There are two problems with this. First, as a practical matter, points systems are very hard to get right. Jake Thornton, an expert of long standing at point-driven games, has even described points systems as “invariably doomed to failure” because there are innumerable contextual factors they cannot realistically incorporate. He explains that we use points systems because “they are . . . the best tool we currently have for picking reasonably even forces from variable lists,” but “they do not account for everything and . . . the more seriously you take the requirement for balance, the poorer job they do.”

The second issue is that fair is not always synonymous with fun. In focusing on equality of power points systems tend to ignore the question of whether an army is joyless to play with or against. Any minis gamer of even brief experience can cite examples of armies that are moderately effective but highly aggravating.
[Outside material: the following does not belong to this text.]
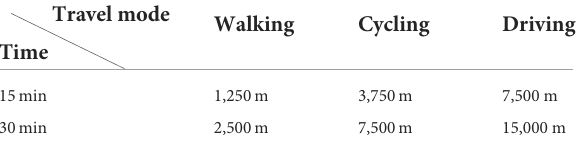
TABLE 5 Summary of accessibility search thresholds for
Age of Sigmar seems, at least based on the information available so far, to be directing its attention away from fairness to emphasize fun and the social nature of miniatures games. Balance will be maintained at least in part through social contracts, or just disregarded entirely in the name of awesome. There is much concern that this will make the game unplayable in a tournament setting, to which I say–

So be it. I have many miniatures games that promise fairness, and achieve it to a greater or lesser extent.

I want to add a game that promises fun to my library. One that promises, and delivers, great stories. If Age of Sigmar is that game, sign me up.